Beeziekn33ze · 16/06/2017 15:53

OP go for it, no harm in asking the friend who is organising it.
Giddy, maybe OP is supplying the bouquet flowers and making up the bouquet and also arranging the wedding flowers to be supplied by the bride.

chocatoo · 16/06/2017 15:58

Go for it.

TheNaze73 · 16/06/2017 16:05

I'd think it a bit weird

FilledSoda · 16/06/2017 16:06

God no , don't invite yourself.
You aren't that close, you're not invited.

needsomesunshineandwine · 16/06/2017 16:08

I wouldn't, but that's me.

5moreminutes · 16/06/2017 16:12

*A friend (not close) of mine is getting married and I am doing her flowers for free, and also donating the flowers for the bride's bouquet.

If you're doing the flowers for free what do you mean by' donating' the bride's bouquet?*

Good question GiddyAunt

Merry do you mean you are charging cost price (not charging for your time)? I hope so if your not a close friend, otherwise by donating the flowers for the kind of full on wedding that involves bridal showers you've given a very expensive present.

If a bridal shower is like a baby shower then it's a "gimme a present" party, and the bride hopefully has just enough shame to feel guilty asking a not close friend to give her yet another gift!

5moreminutes · 16/06/2017 16:14

but yes I agree it does rather look as though you are a supplier in their eyes if they are paying at all (even though you are making no money and giving time for free).

Are you invited to the actual wedding?

Rainbunny · 16/06/2017 16:45

This is tricky.. normally I would advise to say nothing and not to assume that you're lack of invitation is an oversight. The organizers may have specific reasons for inviting specific guests. Also, according to etiquette in these matters, bridal shower guests should always be guests who are invited to the wedding as well, it isn't actually clear from your post if you are OP?

Then again, given that bridal showers are basically an excuse for the bride to get more gifts I'm sure your presence (along with a gift) would be welcome Grin

MerryMarigold · 16/06/2017 17:56

By doing the flowers for free, I mean I am not charging for my time, and I know where to get stuff quite cheaply, so she is basically paying £100 for 6 bridesmaids, 6 buttonholes and table decs/ other decs - which is pretty cheap and covers the cost of flowers only! I can't get lovely flowers for the bride in the price (peonies and roses), so I am buying those flowers myself, which are about £25/30 extra - so that bit is a gift. Sorry for confusion.

I offered as I love doing flowers, and would not charge as I am not a pro (although all the bouquets I have done have been very well received!). Yes, family and I are invited to wedding, but it is a big, outdoor, casual affair, not a sit down in a hotel.

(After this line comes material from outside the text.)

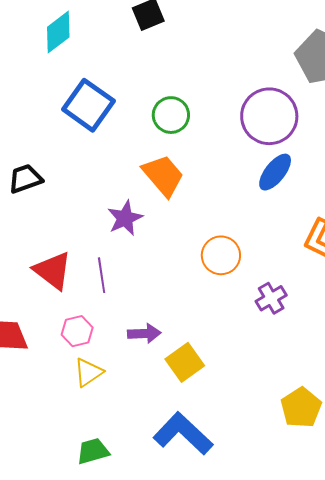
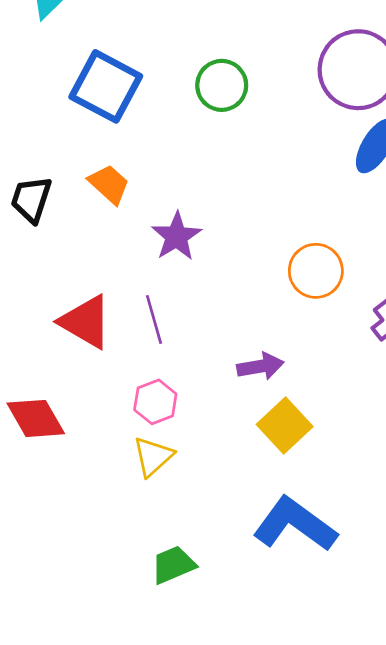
orange trapezoid: (163, 176) -> (109, 184), moved, size x0.7
black trapezoid: (25, 179) -> (31, 199), turned -45
pink hexagon: (77, 331) -> (155, 402), moved
purple arrow: (144, 333) -> (260, 366), moved

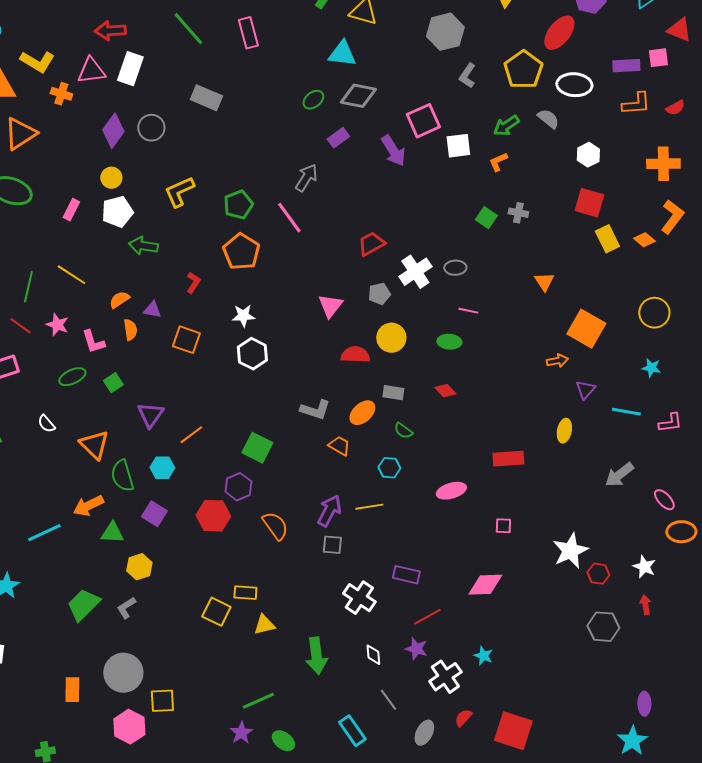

The reason I started thinking about this is that she sent me a lovely birthday text today so it just sounded like we have some kind of a friendship. But maybe you are right about limited numbers, and she has a lot of friends. I think I will be brave and speak to mutual friend organising and see if there is space and whether it was just oversight on her part, or if there is a limited guest list. I feel like I don't really mind, and would rather know so I can put less effort in ha ha ha .

I don't mind getting her another something small. Parties are fun and everyone will be there for the laugh and to giggle at racy underwear!